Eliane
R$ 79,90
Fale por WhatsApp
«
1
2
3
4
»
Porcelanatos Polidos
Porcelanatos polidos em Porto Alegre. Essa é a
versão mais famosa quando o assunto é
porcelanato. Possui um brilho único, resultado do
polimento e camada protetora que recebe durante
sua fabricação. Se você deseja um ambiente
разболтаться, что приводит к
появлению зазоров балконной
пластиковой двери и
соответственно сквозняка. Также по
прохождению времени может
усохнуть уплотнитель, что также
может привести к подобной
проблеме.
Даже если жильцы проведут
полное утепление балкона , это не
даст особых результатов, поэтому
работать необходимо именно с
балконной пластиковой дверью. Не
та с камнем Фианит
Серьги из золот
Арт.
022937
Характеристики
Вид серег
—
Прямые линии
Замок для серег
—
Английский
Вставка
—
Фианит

...

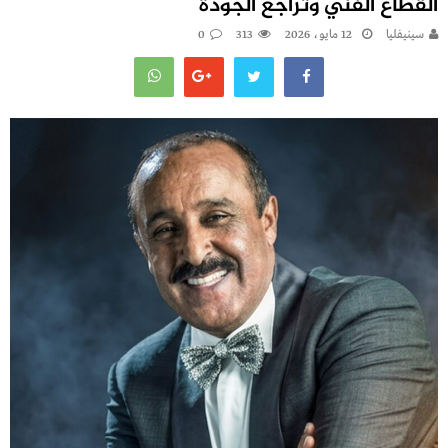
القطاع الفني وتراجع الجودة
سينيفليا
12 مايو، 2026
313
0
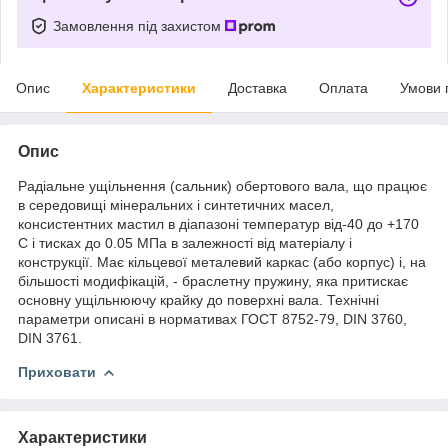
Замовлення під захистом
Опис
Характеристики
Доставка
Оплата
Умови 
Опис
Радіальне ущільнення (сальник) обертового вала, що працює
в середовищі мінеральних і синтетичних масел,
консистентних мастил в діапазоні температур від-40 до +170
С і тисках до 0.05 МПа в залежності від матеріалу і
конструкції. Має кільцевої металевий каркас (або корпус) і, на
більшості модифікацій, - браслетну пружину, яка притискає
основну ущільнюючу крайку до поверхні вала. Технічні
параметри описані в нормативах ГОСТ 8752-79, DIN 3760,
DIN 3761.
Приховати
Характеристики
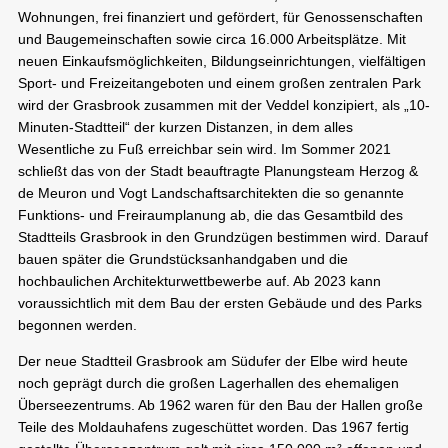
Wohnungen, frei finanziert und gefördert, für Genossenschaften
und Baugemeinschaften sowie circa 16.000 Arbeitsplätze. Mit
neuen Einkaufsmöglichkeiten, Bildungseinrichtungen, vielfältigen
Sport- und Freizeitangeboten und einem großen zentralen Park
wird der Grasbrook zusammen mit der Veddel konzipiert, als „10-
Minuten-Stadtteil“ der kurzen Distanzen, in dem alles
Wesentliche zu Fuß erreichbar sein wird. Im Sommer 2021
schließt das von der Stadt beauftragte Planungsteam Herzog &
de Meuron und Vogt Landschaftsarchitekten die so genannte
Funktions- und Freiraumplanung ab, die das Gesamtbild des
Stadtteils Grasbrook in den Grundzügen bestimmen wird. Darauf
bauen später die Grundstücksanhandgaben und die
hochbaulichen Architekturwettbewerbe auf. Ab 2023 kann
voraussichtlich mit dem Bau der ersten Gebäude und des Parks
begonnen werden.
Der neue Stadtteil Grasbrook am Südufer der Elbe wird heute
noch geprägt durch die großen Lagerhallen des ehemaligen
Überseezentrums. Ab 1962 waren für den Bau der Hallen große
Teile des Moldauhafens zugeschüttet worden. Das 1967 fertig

--

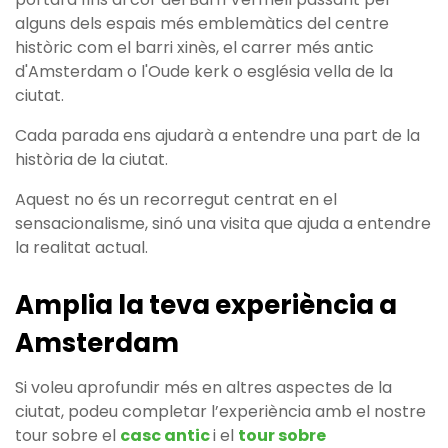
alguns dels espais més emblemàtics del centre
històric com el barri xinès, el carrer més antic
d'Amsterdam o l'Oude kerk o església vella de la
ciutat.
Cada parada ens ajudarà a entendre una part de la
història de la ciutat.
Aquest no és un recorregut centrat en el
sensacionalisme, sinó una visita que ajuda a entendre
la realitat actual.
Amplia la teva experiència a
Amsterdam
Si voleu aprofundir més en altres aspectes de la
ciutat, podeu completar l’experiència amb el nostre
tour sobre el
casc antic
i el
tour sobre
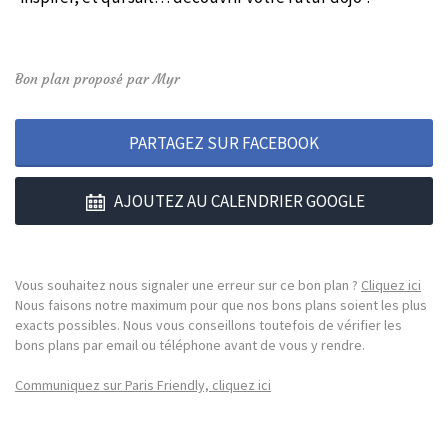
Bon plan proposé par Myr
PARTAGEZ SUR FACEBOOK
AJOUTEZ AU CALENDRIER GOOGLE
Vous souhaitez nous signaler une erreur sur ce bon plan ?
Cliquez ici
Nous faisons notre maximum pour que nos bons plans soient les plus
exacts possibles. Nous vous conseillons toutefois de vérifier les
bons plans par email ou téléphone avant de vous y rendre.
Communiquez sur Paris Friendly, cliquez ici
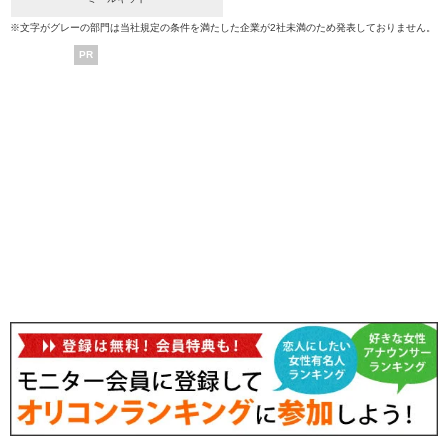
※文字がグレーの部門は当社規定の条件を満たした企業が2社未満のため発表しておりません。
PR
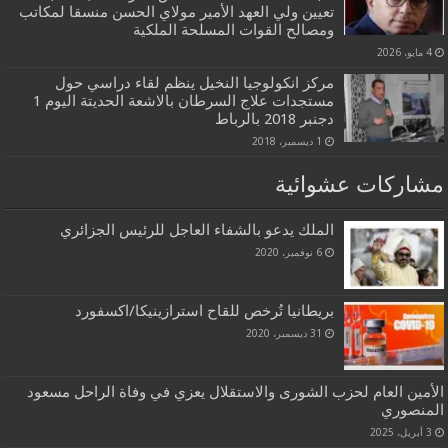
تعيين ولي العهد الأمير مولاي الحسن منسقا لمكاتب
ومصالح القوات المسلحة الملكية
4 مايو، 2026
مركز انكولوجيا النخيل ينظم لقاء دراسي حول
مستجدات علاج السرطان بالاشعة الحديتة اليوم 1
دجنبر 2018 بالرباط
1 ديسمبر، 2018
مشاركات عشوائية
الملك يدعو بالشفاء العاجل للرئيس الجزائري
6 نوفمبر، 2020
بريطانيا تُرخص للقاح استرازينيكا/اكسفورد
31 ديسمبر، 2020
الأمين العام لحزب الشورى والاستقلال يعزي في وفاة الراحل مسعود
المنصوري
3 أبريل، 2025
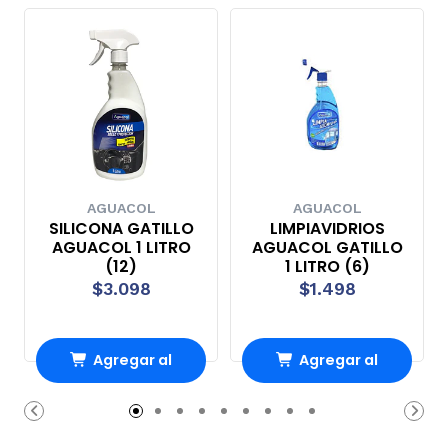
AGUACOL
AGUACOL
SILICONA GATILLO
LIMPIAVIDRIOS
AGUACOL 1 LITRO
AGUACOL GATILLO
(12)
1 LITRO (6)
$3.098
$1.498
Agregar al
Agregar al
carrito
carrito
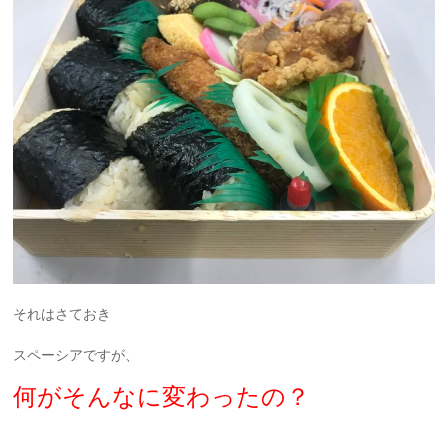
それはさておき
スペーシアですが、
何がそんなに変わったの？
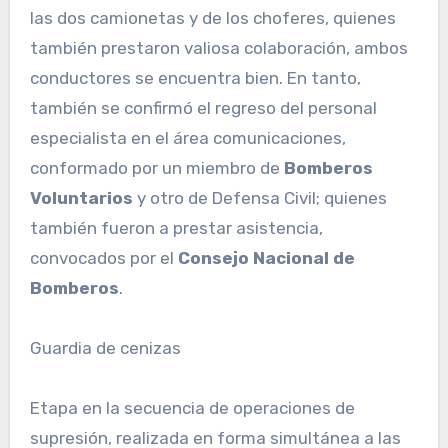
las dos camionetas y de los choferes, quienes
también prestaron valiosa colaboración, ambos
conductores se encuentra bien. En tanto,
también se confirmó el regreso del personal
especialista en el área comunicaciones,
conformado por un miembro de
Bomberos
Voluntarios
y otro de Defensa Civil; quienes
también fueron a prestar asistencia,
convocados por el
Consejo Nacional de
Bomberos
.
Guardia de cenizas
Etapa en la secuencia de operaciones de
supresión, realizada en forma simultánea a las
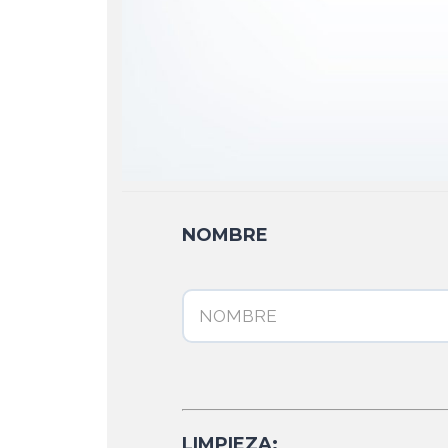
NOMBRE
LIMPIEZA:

EXERCISE DESCRIPTION: Reproduce the stretch of the listing above from the line containing "تعيين ولي العهد" through the line containing "6 نوفمبر، 2020", leaving every line unchanged.

TASK OUTPUT:
تعيين ولي العهد الأمير مولاي الحسن منسقا لمكاتب
ومصالح القوات المسلحة الملكية
4 مايو، 2026
مركز انكولوجيا النخيل ينظم لقاء دراسي حول
مستجدات علاج السرطان بالاشعة الحديتة اليوم 1
دجنبر 2018 بالرباط
1 ديسمبر، 2018
مشاركات عشوائية
الملك يدعو بالشفاء العاجل للرئيس الجزائري
6 نوفمبر، 2020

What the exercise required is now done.